Exercise:
Copy out every row below, keeping each line the same, letter for letter.

Record extracts:
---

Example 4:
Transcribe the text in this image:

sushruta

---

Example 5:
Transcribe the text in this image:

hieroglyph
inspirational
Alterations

Task solution:
---

Example 4:
Transcribe the text in this image:

sushruta

---

Example 5:
Transcribe the text in this image:

hieroglyph
inspirational
Alterations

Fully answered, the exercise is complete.